| EXERCISE GOAL |
The entries below must be copied exactly as they are.
----------------
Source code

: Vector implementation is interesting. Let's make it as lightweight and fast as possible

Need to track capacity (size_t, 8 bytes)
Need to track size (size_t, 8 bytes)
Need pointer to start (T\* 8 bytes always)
----------------
| RESPONSE BOX |
Source code

: Vector implementation is interesting. Let's make it as lightweight and fast as possible

Need to track capacity (size_t, 8 bytes)
Need to track size (size_t, 8 bytes)
Need pointer to start (T\* 8 bytes always)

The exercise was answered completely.